EXTRACT TO READ ::

######

Mobile Canvas Drifts Out of Sync With Desktop Content

WCAG 1.3.2

Showit treats the mobile canvas as a separate document, so content updates made on desktop do not flow through automatically. Over time, the mobile version commonly ends up missing recent testimonials, pricing changes, or service details that exist on desktop. Users on mobile (which is more than half of typical photographer-site traffic) and screen-reader users who navigate landmarks may encounter a different, less complete experience, breaking WCAG 1.3.2 (Meaningful Sequence) and the spirit of equal access.

How to fix:

After every desktop content change, open the mobile canvas and confirm the same content is present and in the correct reading order. Use Showit's split-screen preview to compare the two side-by-side. Establish a publishing rule: never publish a desktop change without also reviewing mobile. For long-running clients, audit the mobile version monthly to catch drift. If you maintain multiple Showit sites, consider creating a content-parity checklist as a Showit-canvas template you copy into every project.

serious

WordPress Journal Section Inherits an Inaccessible Theme

WCAG 1.3.1

Showit hosts the Journal section through a connected WordPress install, which means accessibility issues there are governed by the WordPress theme rather than by the Showit canvas. The default Showit-WordPress theme commonly ships with no skip link, missing post-meta heading levels, and visually styled blockquotes that are not marked up as <blockquote>. Visitors who arrive on a blog post often encounter a different (and worse) accessibility experience than the rest of the site.

How to fix:

Inside the WordPress dashboard at /wp-admin, install the Accessibility Checker plugin by Equalize Digital and run it across every published Journal post. Add a skip link by editing the Showit-WordPress header.php (or use the WP Accessibility plugin to inject one). Ensure each Journal post uses heading blocks (not styled paragraphs) for section titles, and that featured images carry descriptive alt text. Cross-reference the WordPress Customizer color settings against the Showit site styles so the Journal looks and meets contrast like the rest of the site.

######

TASKS TO COMPLETE ::
- a) According to the Showit accessibility notes, which plugin should be installed in the WordPress dashboard to check every published Journal post?
- b) Carry on writing the Showit accessibility notes from the point where they end.
The data after this point is separate material, unrelated to the Showit accessibility notes.

RECORDS ::
######

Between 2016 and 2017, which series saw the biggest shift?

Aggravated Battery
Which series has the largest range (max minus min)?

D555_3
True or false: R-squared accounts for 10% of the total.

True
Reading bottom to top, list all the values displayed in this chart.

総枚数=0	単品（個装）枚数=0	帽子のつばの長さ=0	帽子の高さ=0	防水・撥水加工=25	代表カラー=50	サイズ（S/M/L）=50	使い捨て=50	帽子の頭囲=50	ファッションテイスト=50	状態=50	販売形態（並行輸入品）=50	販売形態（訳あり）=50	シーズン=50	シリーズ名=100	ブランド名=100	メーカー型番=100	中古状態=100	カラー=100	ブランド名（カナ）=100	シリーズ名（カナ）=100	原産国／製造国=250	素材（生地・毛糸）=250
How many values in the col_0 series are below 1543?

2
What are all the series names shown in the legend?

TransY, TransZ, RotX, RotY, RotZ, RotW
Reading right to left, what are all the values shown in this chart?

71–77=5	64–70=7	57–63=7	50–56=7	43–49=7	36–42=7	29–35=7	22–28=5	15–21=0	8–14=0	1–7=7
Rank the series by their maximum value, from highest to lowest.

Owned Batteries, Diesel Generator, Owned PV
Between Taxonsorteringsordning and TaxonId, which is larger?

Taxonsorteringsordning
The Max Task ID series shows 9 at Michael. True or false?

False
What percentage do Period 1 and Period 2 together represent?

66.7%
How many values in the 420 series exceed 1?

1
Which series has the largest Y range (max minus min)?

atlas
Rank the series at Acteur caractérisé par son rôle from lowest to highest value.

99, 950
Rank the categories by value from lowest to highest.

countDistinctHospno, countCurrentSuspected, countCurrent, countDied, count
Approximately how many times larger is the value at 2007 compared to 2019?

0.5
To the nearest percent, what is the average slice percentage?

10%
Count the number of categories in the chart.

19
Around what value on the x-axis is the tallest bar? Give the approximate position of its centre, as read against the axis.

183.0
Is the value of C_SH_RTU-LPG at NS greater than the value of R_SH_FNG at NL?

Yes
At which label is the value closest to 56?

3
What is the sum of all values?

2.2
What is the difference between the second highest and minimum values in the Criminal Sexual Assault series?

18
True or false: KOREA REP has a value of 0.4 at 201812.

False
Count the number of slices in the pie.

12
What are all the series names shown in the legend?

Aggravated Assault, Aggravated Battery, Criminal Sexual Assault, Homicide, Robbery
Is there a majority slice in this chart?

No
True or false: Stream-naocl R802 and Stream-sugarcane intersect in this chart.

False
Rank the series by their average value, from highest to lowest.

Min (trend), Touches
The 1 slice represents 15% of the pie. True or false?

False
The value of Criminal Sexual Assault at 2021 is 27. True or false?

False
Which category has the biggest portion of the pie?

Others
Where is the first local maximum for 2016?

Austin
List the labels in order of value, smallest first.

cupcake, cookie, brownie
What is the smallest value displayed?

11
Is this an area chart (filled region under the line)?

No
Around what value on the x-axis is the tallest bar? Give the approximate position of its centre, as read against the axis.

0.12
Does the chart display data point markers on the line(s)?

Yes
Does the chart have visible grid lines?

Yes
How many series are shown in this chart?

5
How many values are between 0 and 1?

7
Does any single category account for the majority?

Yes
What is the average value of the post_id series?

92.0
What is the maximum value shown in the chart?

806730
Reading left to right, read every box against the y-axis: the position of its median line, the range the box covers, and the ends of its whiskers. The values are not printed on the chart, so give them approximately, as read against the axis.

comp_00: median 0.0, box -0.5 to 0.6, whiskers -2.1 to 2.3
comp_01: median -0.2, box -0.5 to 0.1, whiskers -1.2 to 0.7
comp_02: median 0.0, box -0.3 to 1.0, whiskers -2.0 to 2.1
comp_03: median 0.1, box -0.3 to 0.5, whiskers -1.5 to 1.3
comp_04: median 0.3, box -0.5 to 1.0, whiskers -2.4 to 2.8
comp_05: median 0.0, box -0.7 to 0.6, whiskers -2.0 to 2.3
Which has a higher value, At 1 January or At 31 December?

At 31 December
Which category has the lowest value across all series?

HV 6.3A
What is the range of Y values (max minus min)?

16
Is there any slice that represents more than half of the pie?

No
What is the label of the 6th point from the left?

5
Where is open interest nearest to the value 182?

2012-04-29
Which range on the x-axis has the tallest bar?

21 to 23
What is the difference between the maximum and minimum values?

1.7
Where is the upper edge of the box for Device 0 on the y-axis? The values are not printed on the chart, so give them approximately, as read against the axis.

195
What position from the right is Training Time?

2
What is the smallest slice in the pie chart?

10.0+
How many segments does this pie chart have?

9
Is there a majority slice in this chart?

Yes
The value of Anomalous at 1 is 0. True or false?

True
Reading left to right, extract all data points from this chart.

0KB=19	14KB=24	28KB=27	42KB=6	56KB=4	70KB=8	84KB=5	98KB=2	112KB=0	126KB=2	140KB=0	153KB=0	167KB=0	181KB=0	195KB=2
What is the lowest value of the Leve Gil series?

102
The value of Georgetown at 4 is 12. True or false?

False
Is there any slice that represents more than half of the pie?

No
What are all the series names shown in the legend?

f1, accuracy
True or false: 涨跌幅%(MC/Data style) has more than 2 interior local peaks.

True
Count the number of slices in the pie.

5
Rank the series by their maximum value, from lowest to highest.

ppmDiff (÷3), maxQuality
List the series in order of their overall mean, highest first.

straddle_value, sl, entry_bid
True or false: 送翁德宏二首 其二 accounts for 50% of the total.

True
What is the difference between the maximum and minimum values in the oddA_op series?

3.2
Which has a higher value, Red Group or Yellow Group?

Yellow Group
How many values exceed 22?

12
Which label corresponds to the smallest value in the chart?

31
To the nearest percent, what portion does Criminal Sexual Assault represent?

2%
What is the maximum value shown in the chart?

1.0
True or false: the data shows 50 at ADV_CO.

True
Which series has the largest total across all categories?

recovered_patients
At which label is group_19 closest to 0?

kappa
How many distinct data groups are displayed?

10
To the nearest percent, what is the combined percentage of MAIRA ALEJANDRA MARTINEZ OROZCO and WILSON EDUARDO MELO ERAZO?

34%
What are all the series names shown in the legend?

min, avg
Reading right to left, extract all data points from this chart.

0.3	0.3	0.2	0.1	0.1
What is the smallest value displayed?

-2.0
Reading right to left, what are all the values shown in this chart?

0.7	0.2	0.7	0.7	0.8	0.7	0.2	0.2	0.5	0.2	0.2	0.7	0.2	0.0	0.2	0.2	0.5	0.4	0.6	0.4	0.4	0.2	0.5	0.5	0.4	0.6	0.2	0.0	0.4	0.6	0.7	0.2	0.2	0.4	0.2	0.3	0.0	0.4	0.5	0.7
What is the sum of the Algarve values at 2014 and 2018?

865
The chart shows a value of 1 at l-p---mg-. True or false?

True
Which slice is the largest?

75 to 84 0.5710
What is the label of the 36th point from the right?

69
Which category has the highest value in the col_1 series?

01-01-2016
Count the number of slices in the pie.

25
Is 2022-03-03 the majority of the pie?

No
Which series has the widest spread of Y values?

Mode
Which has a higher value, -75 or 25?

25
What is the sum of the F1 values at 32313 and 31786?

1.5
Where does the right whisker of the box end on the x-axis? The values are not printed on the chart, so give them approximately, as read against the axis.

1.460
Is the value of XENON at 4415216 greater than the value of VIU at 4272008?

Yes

######

ANSWER LIST ::
- a) The Accessibility Checker plugin by Equalize Digital.

- b)
Before
<!-- Showit-WordPress theme default header -->
<body>
  <header>...</header>
  <main>...</main>
</body>
After
<body>
  <a class="skip-link" href="#main">Skip to main content</a>
  <header>...</header>
  <main id="main">...</main>
</body>

Showit-Specific Tips

  • Treat the desktop canvas, mobile canvas, and WordPress Journal as three separate audit targets. Run an automated scan on each one after every publish.
  • Disable the platform-wide auto-play default for hero videos. Most Showit templates can be edited so the hero block uses a static image first and only loads video on user interaction.
  • When choosing a photographer template, look for ones that already pass 4.5:1 contrast on body text. Showit's marketplace tags some templates with accessibility notes; favor those.
  • Set up Showit's tablet canvas only if you actively maintain it. If you cannot keep all three canvases in sync, disable the tablet variant and let it inherit the desktop canvas to reduce drift.
  • After every publish, test the live URL with axe DevTools in Chrome. Showit's editor preview does not render the same HTML as the published site, so issues like duplicate IDs or missing landmarks only show up after publish.

axe DevTools

Browser extension that scans Showit pages for WCAG violations including missing heading levels, low contrast, and tab-order issues, with code-level remediation guidance.

WebAIM Contrast Checker

Free tool to verify the gray body-text colors common in Showit photographer templates meet WCAG 4.5:1 contrast against your background.

Equalize Digital Accessibility Checker

WordPress plugin that scans the Journal posts powered by Showit's WordPress integration and surfaces accessibility errors directly in the editor.